- The Washington Times - Saturday, July 8, 2006

BALTIMORE — Thirteen anti-war activists were given citations yesterday for protesting outside the National Security Agency headquarters at Fort Meade.

An agency security officer cited the activists for “entering into military facility for purposes prohibited by law” and ordered them to leave the area, protest organizers and an agency spokesman said. They were ordered to appear in U.S. District Court in Baltimore to be arraigned at a date to be announced.

Twenty-five persons participated in the protest, but only 13 who refused to stop carrying signs were cited, said Max Obuszewski, one of those cited and a member of the group Pledge of Resistance — Baltimore. They carried a banner reading “NSA = Crime Scene” and other signs protesting the agency’s involvement in the war in Iraq.

The activists were stopped on a public road near the entrance to the agency that provides access to two museums that are open to the public, Mr. Obuszewski said.

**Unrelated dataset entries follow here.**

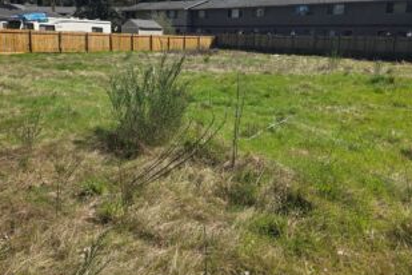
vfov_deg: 42.0
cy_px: 104
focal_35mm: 31
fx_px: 355
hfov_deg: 60.2
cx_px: 192
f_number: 1.7
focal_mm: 6.3
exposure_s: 1/4333
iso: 80
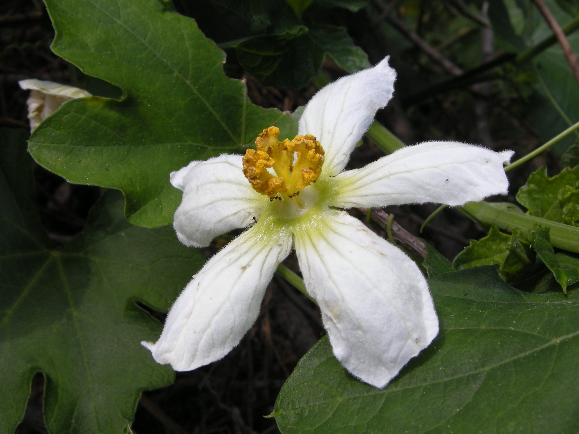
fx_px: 585
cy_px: 217
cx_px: 290
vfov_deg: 40.7
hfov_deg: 52.6
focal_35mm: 35
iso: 64
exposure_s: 1/181
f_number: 4.8
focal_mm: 7.5
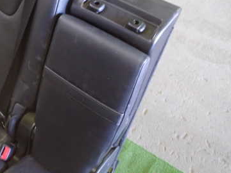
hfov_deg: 37.1
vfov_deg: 28.7
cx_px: 53
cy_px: 45
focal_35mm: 50
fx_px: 334
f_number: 2.3
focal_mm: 5.4
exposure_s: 1/25
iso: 800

“We were on, I would argue, public property,” he said. “Anybody could go there and get gasoline. Anybody could go there and visit the two museums.”

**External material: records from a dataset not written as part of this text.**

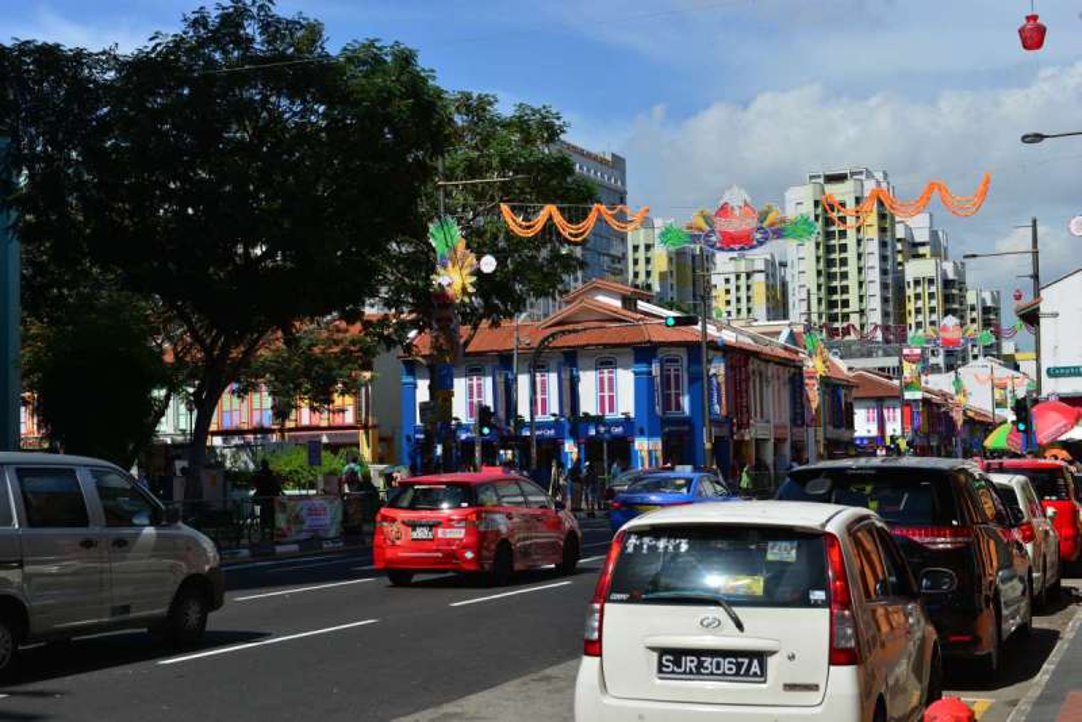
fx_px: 1654
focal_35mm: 55
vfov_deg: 24.6
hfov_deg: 36.2
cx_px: 541
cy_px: 361
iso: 100
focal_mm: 55
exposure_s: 1/200
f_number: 7.1
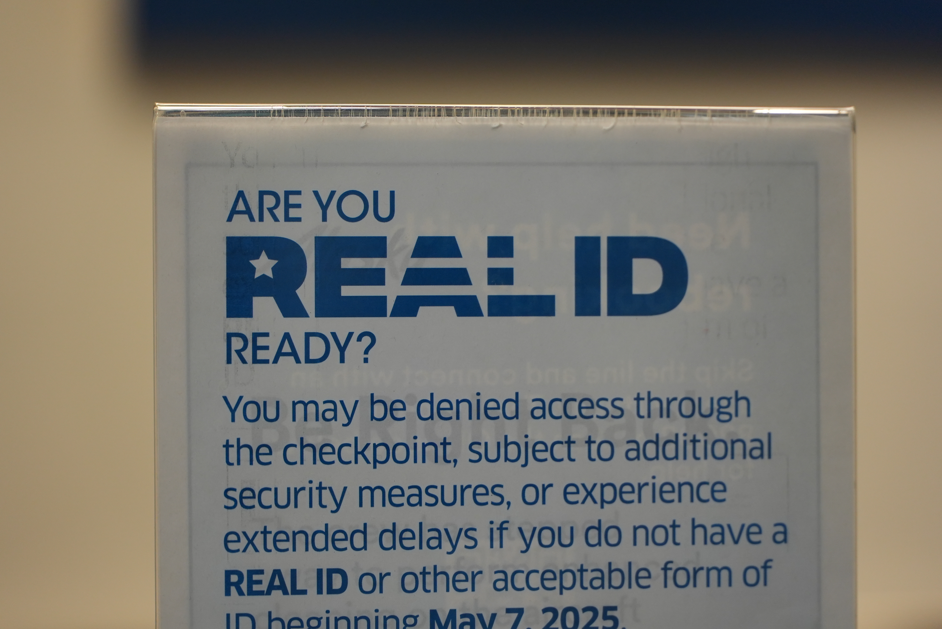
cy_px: 314
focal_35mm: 135
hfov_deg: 15.2
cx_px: 471
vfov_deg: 10.2
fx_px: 3534
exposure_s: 1/160
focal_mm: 135
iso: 1600
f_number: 4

The activists were handed a document dated May 12, 2005, indicating that “protests, public speeches, marches, sit-ins, political displays, or demonstrations” were banned at Fort Meade. But Mr. Obuszewski said he had protested at the same spot a few times since that date without being cited.

“They never showed us this document before,” he said. “Why were they allowing us out there before?”

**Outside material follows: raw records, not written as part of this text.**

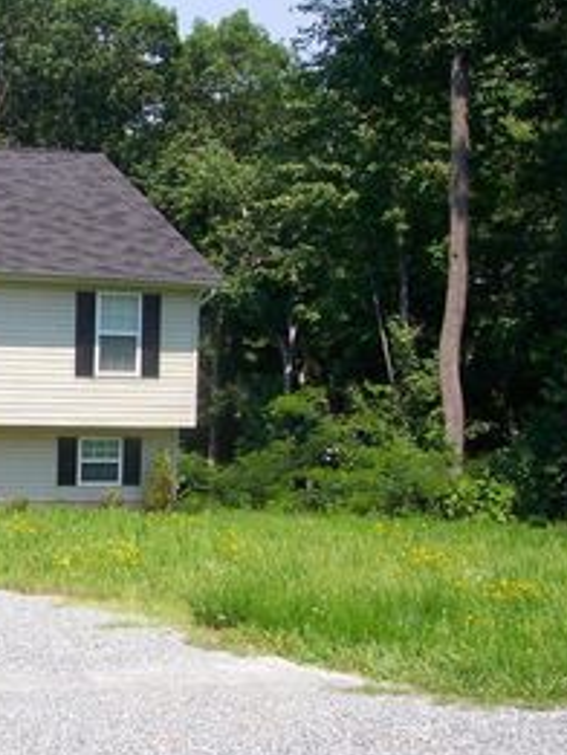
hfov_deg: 19.8
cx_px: -104
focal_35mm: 70
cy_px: 366
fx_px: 1528
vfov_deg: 27.8
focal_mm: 8
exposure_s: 1/500
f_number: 4.8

Don Weber, an agency spokesman, declined to comment on that claim. Fort Meade policy specifies that protesters must submit a written request for a permit, he said.

“The requirement on Fort Meade is that they have a permit to protest,” Mr. Weber said. “They did not. Although they were given a couple of opportunities not to be, they chose to be cited.”

The Pledge of Resistance — Baltimore sent a letter last month to Lt. Gen. Keith B. Alexander, the agency’s director, seeking a meeting to discuss what it called “the illegal wiretapping and wholesale collection of Americans’ phone records” and “the NSA’s surveillance of our group.”

The organization has received no response, Mr. Obuszewski said.